First goroutine example, weird results

Question

This example taken from tour.golang.org/#63

package main

import (
    "fmt"
    "time"
)

func say(s string) {
    for i := 0; i < 5; i++ {
        time.Sleep(100 * time.Millisecond)
        fmt.Println(s)
    }
}

func main() {
    go say("world")
    say("hello")
}

The output

hello
world
hello
world
hello
world
hello
world
hello

Why world is printed only 4 times instead of 5 ?

---

Edit: The answer can be quoted from golang specification:

Program execution begins by initializing the main package and then invoking the function main. When the function main returns, the program exits. It does not wait for other (non-main) goroutines to complete.

Answer 1

When your main function ends your program ends, i.e. all goroutines are terminated. Your main terminates before go say("world") is done.
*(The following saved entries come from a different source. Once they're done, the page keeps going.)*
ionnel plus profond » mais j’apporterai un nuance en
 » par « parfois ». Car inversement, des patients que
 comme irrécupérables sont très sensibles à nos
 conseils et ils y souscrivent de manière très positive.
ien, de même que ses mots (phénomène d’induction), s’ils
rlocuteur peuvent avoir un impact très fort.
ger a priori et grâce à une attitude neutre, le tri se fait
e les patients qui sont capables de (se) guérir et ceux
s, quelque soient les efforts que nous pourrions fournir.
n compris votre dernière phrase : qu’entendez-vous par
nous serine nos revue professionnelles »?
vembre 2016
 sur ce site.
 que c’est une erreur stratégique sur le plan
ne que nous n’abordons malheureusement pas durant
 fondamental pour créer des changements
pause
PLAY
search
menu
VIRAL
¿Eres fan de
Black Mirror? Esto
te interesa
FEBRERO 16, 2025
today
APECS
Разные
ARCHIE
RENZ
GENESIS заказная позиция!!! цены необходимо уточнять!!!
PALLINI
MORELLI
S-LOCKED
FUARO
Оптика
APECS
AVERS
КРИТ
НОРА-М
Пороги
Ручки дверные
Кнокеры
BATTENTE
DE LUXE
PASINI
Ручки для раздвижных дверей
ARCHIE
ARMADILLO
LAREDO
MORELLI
If you sleep some time at the end of main you should see the last world.

Answer 2

Here is how you solve that synchronization problem properly - with sync.WaitGroup

Playground link

package main

import (
    "fmt"
    "sync"
    "time"
)

func say(s string, wg *sync.WaitGroup) {
    defer wg.Done()
    for i := 0; i < 5; i++ {
        time.Sleep(100 * time.Millisecond)
        fmt.Println(s)
    }
}

func main() {
    wg := new(sync.WaitGroup)
    wg.Add(2)
    go say("world", wg)
    go say("hello", wg)
    wg.Wait()
    fmt.Println("All done")
}

Answer 3

Because the calling gorouting terminates before the second one you spawned does. This causes the second to shut down. To illustrate, modify your code slightly:

package main

import (
    "fmt"
    "time"
)

func say(s string) {
    for i := 0; i < 5; i++ {
        time.Sleep(100 * time.Millisecond)
        fmt.Print(i)
        fmt.Println(":"+s)
    }
}

func main() {
    go say("world")
    say("hello")
}

Try putting in a "wait" or a sleep to the end of the main function.